Even the best conceived capital equipment products won’t sell themselves. The capital equipment supplier has to develop and deploy a mix of marketing tools and activities that generate demand.
Selecting the best mix of marketing tools and activities to create demand is directly related to the nature of the market.
In industrial markets, such as capital equipment, businesses purchase goods or services in anticipation of using them to generate profit. This is much different from consumer markets where goods and services are merely consumed.
The CapEquip Buying Process
It’s the nature of the customer, rather than the nature of the product, that distinguishes capital equipment marketing from other disciplines. To optimize your capital equipment marketing mix, you must understand the customer’s motivations and expectations. Capital equipment customers:
- Seek to improve profit through the purchase of capital equipment.
- Are relatively few in number.
- Are a single organization where many people work in teams to select, purchase, and implement capital equipment.
- Expect a long-term relationship with their suppliers.
- Depend on their suppliers to develop an on-going stream of technology advancements.
The best way to sum up these attributes is that the capital equipment customer expects a robust relationship with its suppliers. When a customer selects a supplier, they are making a decision that will directly affect the success of their company and likely many careers.

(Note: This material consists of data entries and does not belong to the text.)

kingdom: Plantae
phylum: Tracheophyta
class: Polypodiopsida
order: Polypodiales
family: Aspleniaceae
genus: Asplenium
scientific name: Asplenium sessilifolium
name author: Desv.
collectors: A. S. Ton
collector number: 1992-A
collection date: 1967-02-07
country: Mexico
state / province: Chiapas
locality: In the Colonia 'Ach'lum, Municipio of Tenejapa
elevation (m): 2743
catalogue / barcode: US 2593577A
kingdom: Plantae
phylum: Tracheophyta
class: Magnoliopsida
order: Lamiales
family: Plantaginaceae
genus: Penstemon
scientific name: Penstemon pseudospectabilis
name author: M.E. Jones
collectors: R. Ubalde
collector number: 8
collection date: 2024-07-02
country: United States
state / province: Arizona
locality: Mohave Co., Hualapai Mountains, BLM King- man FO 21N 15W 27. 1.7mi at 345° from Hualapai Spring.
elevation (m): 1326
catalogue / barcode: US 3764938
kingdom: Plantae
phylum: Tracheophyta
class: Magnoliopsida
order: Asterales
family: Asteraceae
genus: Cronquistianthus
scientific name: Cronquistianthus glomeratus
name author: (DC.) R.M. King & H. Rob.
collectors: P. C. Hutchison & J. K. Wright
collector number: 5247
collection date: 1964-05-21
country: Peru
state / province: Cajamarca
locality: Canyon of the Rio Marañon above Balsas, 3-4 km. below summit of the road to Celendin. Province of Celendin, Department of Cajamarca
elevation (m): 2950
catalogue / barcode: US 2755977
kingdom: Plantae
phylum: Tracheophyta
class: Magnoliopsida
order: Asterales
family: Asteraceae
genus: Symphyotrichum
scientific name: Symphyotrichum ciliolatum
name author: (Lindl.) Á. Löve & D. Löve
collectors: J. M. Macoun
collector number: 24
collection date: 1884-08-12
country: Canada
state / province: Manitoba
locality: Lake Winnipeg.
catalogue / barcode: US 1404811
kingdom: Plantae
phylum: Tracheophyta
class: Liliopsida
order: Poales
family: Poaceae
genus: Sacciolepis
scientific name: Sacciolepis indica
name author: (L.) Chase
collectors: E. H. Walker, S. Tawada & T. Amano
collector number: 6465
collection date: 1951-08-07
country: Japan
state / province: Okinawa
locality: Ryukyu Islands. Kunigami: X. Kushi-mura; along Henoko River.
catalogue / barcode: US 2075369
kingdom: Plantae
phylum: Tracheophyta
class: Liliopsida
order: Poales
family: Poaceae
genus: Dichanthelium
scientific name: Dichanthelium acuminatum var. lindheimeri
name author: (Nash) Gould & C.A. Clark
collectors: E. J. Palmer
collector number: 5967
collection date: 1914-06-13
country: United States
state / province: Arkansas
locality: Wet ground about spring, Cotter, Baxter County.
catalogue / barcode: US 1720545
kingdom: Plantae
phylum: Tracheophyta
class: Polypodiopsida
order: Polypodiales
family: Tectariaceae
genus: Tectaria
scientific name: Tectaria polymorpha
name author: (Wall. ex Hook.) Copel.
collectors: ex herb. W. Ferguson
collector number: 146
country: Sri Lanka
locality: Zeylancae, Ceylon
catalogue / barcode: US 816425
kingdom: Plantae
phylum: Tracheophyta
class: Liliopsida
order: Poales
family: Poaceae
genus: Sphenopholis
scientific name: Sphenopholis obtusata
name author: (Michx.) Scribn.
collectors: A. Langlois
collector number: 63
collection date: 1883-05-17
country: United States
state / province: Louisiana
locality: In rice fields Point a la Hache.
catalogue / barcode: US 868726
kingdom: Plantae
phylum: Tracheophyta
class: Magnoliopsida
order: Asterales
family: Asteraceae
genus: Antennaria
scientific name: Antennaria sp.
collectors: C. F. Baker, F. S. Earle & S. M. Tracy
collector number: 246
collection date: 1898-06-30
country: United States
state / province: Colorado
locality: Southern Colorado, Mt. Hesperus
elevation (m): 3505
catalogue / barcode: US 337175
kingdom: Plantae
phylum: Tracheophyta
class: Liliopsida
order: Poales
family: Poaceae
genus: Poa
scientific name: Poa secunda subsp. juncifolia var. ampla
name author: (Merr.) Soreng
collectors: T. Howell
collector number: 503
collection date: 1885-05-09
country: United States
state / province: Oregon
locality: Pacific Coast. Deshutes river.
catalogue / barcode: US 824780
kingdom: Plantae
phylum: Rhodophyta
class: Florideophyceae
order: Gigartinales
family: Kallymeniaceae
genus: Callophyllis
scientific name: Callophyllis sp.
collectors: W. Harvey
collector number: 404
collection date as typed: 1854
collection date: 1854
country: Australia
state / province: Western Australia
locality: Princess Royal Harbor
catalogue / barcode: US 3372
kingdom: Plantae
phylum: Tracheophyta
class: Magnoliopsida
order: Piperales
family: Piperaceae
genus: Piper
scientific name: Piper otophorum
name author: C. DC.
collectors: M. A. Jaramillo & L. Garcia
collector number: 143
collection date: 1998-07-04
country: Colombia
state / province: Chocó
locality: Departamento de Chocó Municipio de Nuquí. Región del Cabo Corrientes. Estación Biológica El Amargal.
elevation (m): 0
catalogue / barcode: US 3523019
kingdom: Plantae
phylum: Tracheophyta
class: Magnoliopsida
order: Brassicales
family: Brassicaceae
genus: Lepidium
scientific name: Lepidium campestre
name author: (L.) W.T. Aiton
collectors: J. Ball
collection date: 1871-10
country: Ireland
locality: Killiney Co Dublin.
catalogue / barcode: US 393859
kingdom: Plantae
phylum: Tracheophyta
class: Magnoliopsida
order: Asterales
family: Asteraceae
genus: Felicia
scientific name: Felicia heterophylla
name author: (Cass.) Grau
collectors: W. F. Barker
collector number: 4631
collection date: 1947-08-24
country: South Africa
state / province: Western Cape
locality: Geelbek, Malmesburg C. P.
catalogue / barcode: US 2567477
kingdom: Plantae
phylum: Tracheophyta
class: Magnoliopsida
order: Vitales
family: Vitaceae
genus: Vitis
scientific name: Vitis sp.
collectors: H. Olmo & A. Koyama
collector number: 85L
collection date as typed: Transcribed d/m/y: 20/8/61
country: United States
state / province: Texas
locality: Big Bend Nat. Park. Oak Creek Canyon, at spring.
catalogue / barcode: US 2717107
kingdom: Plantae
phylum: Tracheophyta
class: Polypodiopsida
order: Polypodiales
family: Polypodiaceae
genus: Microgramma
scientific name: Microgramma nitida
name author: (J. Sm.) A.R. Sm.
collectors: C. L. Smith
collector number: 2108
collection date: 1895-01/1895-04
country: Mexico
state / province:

The significance of the purchase decision on the company and individuals drives the selling and buying process to take on these characteristics:
- The sales cycles are long.
- Selling is one-to-one in nature.
- Purchase decisions are typically made by a team rather than an individual.
- The decision process is complex. Product specifications, product quality, company reputation, commercial terms and after-sales service all play into the decision.
Given this environment, the best marketing mix is one geared toward creating and nurturing a healthy, long-term relationship with the customer.
The CapEquip Marketing Mix
To generate demand from buyers in consumer marketing, the emphasis is on promotion and advertising. Consumers typically do not have a formal purchasing process and are usually not making a mission critical decision. In fact, the consumer purchasing decision is often so inconsequential, that advertising alone can be sufficient to close the sale.
This is not the case for capital equipment marketing. Instead of advertising and promotion, the most effective tools are those that generate systematic, direct, one-on-one contact with the customer.
Here is a list of marketing tools used by capital equipment companies to generate demand and create solid customer relationships categorized by effectiveness.
- Joint Development Programs
- User Groups
- Technical Seminars
- Roadmap and Technology Exchanges
- Product Demonstrations
- Application Workshops
- In-Person Sales Presentations
- White Papers
- Speaking at Industry Conferences
- Trade Shows
- Direct Mail
- Public Relations
All these marketing tools have a place in the capital equipment marketing mix, but the focus should be on those in the “most effective” category. Notice that all these tools involve direct contact with the customer. Each creates an exclusive environment where it’s just you and the customer over long periods of time. This is where the bulk of your product marketng effort should go.
As you move down the list through the “somewhat effective” and “least effective” categories you are moving farther away from direct contact with the customer. These tools can help inform the market about a product or reinforce a company’s credibility, but will have minimal impact on a purchasing decision. Therefore, theese should not be the cornerstone of a capital equipment product marketing effort.